INTRODUCTION: There is compelling evidence that mesial temporal lobe epilepsy (MTLE) is associated with aberrant DNA methylation (Miller-Delaney et al., 2014;Long et al., 2017). One example is NR4A1 gene, which was suggested to play a pivotal role in temporal lobe epilepsy and associated with seizure severity and onset latency (Zhang et al., 2016). However, the multimodal brain alterations associated with methylation of NR4A1, as well as their potential interactions with MTLE have not been examined yet (Richardson, 2010).

METHODS: Based on a goal-directed and supervised learning model called MCCAR (Multi-site Canonical Correlation Analysis with Reference) (Qi et al., 2018), we explored the interrelationships between the methylation level of NR4A1 and three types of MRI features from 56 MTLE patients and 65 age- and gender-matched healthy controls (HCs). As shown in Fig 1, prior knowledge (methylation level of NR4A1, MTLE>HC) was used as a reference to identify co-varying components that also have group-differentiating loadings between MTLE and HCs among 3 MRI features, including functional connectivity (FC) generated via brainnetome atlas from resting-state fMRI, fractional anisotropy (FA) from diffusion MRI and grey matter density (GM) from sMRI. Furthermore, correlation analyses were performed between loading parameters of each component and seizure severity or cognitive scores.
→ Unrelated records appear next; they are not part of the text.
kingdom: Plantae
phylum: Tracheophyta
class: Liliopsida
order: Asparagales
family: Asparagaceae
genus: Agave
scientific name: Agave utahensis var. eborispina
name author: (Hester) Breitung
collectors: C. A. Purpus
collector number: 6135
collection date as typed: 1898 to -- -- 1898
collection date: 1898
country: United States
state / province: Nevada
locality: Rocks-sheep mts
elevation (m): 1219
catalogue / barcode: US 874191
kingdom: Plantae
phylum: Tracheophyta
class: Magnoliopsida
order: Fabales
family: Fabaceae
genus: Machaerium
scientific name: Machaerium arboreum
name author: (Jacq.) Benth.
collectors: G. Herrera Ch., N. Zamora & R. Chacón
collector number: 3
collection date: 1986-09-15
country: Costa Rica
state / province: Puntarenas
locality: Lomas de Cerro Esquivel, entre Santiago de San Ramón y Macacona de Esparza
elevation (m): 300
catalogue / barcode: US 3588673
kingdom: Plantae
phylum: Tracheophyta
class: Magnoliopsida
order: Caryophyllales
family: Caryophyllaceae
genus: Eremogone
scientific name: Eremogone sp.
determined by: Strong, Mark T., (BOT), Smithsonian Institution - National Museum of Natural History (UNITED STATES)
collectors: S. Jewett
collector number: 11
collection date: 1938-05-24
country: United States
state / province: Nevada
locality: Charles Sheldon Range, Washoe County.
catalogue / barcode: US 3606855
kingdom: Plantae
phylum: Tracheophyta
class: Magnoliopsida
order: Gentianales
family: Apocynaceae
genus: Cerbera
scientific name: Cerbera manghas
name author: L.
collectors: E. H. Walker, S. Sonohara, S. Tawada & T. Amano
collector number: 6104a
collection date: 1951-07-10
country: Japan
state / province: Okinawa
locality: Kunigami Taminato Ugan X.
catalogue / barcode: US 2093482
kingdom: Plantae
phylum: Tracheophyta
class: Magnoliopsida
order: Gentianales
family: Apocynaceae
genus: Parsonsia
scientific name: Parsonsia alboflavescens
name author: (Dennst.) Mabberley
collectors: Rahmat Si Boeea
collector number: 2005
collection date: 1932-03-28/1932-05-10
RESULTS: Fig 2(a) displayed the joint MRI components that were not only significantly group-discriminating (Two sample t-test: p=4.8×10^-4, p=2.3×10^-3, p=4.2×10^-4, FDR corrected, Fig 2(b)), but also significantly correlated with the methylation level of NR4A1 (r=0.40, r=0.40, r=0.43; p<5×10^-4) respectively. Results showed that higher methylation levels of NR4A1 in the blood of MTLE were associated with decreased GM in thalamus and basal ganglia, lower FA in fornix projected to thalamus and external capsule between insular and basal ganglia, and reduced FC among thalamus, basal ganglia and insular. Moreover, aberrant temporal network activities were found in MTLE, including GM reduction in middle/ inferior temporal gyrus and temporal pole, lower FA in cingulum (hippocampus) and inferior longitudinal fasciculus connected to temporal pole, as well as reduced FC between temporal lobe and inferior parietal lobe, cerebellum. Results also exhibited reduced GM in cerebellum, lower FA in middle cerebellar peduncle and decreased FC between cerebellum and middle temporal gyrus, occipital lobe in MTLE. In addition, reduced FA in corpus callosum was also found in MTLE, as well as more than half dysconnectivity between right and left regions. The above results were consistent with (McDonald et al., 2008;Maccotta et al., 2013;Scanlon et al., 2013). Finally, the identified components were negatively correlated with age of onset (P=-0.62, P=-0.65, P=-0.58) in MTLE and cognitive performance measured by minimum mental state examination (MMSE, P=-0.34, P=-0.43, P=-0.35, Fig 2(d) and (e)).

CONCLUSIONS: This is the first study to link the methylation of NR4A1 with multimodal human brain imaging in MTLE. Results suggested that higher methylation level in MTLE is related with multiple subcortical nucleus including thalamus and basal ganglia, temporal network especially in temporal pole, and cerebellum, which were co-varying between brain function and structure. More interestingly, the identified brain regions were correlated with MTLE age of onset and their MMSE scores, suggesting that increased methylation of NR4A1 may be linked with earlier MTLE onset, as well as more impaired cognitive ability of MTLE. In summary, by using a supervised data fusion method, we found that dysregulation of methylation of NR4A1 may affect both function and structure in MTLE, especially the subcortical nucleus, temporal network and cerebellum. This work implicated a potential imaging-methylation pathway modulated by NR4A1 which may affect MTLE and await further verification.